===== Supplied records

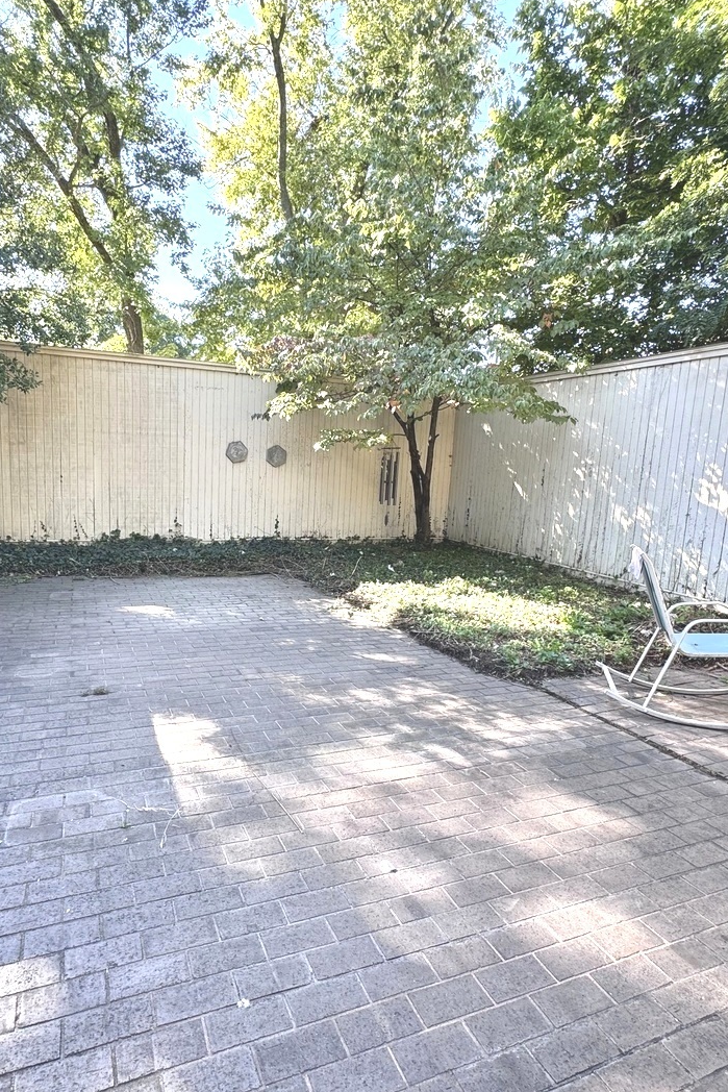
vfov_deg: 84.0
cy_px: 555
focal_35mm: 20
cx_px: 315
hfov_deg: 61.7
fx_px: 606
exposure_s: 1/99
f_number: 2.2
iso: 40
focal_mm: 2.22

==========

Type the entries above out again exactly, with no pictures.

_Your response:_
vfov_deg: 84.0
cy_px: 555
focal_35mm: 20
cx_px: 315
hfov_deg: 61.7
fx_px: 606
exposure_s: 1/99
f_number: 2.2
iso: 40
focal_mm: 2.22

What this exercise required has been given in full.